Well, relu doing well in the first hidden units and now we have all out inputs >= 0 ,but for the next layers when we use relu it doesn’t change anything and they are still >=0 .overall, it make our convnet linear and it just like a logistic regression.
Can you tell me why it works well and where is my mistake?
Hi @mhaydari81
A function is considered linear whenever a function f:A→B if for every x and y in the domain A has the following property:
f(x)+f(y)=f(x+y)
ReLU is not linear (f(−1)+f(1)≠f(0)) and it is used to introduce non-linearity in neural networks.

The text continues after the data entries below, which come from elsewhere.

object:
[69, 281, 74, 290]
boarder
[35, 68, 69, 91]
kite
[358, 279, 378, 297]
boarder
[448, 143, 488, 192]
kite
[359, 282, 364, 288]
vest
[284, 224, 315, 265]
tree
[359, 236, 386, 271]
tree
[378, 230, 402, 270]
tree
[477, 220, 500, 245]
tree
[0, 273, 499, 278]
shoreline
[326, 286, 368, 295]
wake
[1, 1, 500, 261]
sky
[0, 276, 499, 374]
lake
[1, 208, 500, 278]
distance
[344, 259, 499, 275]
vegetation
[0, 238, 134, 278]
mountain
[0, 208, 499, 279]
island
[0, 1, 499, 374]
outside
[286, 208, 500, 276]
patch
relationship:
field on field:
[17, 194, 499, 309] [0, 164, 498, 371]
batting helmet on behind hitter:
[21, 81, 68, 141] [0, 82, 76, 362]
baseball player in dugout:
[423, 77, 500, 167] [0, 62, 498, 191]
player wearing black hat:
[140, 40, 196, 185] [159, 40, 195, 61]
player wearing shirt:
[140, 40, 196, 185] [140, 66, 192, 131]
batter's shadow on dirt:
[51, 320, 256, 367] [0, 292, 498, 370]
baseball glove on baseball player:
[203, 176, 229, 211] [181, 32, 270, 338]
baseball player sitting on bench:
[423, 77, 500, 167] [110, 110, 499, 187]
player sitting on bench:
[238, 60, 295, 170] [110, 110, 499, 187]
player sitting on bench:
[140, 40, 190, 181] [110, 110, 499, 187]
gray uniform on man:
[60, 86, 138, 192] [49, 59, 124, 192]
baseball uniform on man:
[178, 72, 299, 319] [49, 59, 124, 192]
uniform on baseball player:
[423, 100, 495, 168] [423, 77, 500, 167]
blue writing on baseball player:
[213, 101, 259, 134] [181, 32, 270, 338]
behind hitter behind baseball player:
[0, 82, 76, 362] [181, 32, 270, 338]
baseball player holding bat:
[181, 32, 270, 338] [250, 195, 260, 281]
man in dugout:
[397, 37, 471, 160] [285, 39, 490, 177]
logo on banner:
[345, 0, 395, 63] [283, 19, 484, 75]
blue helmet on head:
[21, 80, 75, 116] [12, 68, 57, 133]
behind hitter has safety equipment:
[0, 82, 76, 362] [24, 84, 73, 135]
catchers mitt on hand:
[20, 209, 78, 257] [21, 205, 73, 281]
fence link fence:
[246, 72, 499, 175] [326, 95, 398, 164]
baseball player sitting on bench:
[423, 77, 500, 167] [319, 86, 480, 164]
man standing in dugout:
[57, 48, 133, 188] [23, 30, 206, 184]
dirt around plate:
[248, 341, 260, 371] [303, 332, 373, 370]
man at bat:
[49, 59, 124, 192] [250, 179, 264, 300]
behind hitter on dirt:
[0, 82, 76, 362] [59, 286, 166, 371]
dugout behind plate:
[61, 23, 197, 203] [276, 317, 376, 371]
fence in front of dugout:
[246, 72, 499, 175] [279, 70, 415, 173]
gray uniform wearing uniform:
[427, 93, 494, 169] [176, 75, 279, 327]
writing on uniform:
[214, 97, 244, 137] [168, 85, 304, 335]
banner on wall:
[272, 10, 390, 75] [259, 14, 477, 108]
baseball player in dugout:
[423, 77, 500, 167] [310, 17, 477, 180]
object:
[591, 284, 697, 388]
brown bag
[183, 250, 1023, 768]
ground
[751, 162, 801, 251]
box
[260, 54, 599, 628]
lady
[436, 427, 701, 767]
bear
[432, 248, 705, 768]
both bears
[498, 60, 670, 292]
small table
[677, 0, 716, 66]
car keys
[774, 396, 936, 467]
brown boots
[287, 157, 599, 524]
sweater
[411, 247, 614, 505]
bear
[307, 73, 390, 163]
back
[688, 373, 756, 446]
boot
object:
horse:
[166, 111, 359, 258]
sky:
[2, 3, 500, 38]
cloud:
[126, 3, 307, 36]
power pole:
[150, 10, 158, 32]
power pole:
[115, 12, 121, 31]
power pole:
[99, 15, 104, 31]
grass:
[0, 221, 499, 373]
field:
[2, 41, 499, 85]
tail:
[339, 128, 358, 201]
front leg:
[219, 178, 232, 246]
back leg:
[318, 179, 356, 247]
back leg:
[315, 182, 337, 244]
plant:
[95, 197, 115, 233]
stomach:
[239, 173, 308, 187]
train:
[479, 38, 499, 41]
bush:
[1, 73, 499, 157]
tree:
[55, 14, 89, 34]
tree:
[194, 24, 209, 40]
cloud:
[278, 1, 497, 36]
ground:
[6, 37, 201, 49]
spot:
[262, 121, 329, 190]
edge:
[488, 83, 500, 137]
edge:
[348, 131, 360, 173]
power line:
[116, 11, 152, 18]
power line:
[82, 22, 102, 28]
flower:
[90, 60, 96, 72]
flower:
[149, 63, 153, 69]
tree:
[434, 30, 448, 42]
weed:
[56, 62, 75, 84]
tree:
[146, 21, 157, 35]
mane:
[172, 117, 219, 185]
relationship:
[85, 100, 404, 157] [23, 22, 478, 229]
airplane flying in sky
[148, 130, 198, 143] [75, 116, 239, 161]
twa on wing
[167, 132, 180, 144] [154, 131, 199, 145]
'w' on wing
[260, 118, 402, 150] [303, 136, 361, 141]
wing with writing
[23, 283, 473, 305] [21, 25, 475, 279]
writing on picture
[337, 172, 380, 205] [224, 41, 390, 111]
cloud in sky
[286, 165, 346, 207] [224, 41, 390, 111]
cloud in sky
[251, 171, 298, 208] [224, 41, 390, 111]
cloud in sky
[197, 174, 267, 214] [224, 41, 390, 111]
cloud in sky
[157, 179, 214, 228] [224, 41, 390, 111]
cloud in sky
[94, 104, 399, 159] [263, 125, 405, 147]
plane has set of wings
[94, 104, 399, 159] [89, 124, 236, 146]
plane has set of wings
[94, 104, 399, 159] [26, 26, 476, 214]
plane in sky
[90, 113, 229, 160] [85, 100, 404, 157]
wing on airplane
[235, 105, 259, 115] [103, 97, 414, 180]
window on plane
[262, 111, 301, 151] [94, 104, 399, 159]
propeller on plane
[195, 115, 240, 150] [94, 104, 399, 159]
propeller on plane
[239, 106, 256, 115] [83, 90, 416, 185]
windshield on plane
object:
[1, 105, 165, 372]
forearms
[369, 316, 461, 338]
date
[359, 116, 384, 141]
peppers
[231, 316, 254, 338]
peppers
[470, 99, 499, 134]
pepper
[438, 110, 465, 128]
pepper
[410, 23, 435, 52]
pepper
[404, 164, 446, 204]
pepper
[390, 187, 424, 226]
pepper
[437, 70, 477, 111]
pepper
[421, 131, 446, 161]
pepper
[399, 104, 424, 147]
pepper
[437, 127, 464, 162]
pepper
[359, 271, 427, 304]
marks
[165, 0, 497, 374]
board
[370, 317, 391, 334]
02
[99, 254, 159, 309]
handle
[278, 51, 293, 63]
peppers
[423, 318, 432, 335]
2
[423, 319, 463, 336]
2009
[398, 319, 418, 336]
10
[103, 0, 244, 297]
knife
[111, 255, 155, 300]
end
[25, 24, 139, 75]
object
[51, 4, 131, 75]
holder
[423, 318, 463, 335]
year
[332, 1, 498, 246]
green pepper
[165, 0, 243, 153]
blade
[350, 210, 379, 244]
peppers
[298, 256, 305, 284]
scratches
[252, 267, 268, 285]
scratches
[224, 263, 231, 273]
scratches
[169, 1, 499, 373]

While it may seem like ReLU makes the network linear, the depth of the network and the training process enable it to learn non-linear representations effectively.
To show that the composition of ReLU activations introduces non-linearity, consider two inputs x_1 and x_2, and their corresponding output y_1 and y_2 after passing through the convolutional layer and ReLU activation:
y_1 = ReLU(Wx_1 + b)
y_2 = ReLU(Wx_2 + b)
Now, let’s consider a linear combination of these outputs
\begin{align*} ay_1 + by_2 &= a \text{ReLU}(Wx_1 + b) + b \text{ReLU}(Wx_2 + b) \\ &= a \max(0, Wx_1 + b) + b \max(0, Wx_2 + b) \end{align*}
The max function is non-linear, so the expression ay_1 + by_2 is non-linear with respect to x_1 and x_2, which proves that the composition of ReLU activations introduces non-linearity into the CNN.
Link for more information:
Hope the explanation above helps, feel free to ask if you have any questions.
Thank you for your detailed response.
Well let’s assume that w and b and x is already more than zero therefore it doesn’t have any effect in our equation. And it makes our equation linear!
So i have a question!
In every equation is there a negative variable(between w and b and x) to make it non linear and effect as a non liniearity in out equation?
Hi @mhaydari81 ,
Relu is a piecewise linear function, positive input will be output as is, and negative value is output to zero.
During the training phase, the weights (W and b) are updated and can have negative values. I think that you only consider the positive part of ReLU, and that confuses you. If you treat it as @Kic mentioned, your problems will be solved!
There are other types of ReLUs that can be helpful if you take a look at them:
- ReLU
- Leaky ReLU
- Parametric ReLU
- Exponential Linear Unit
- Scaled Exponential Linear Unit
Thank you very much for your assistance.
You’re welcome! happy to help
Good point.
This is the key concept that isn’t initially obvious.
Typically ReLU is presented as a function of some value ‘z’, but they don’t emphasize that z = w*x + b. There are weights and biases that must be learned within a unit that uses ReLU activation.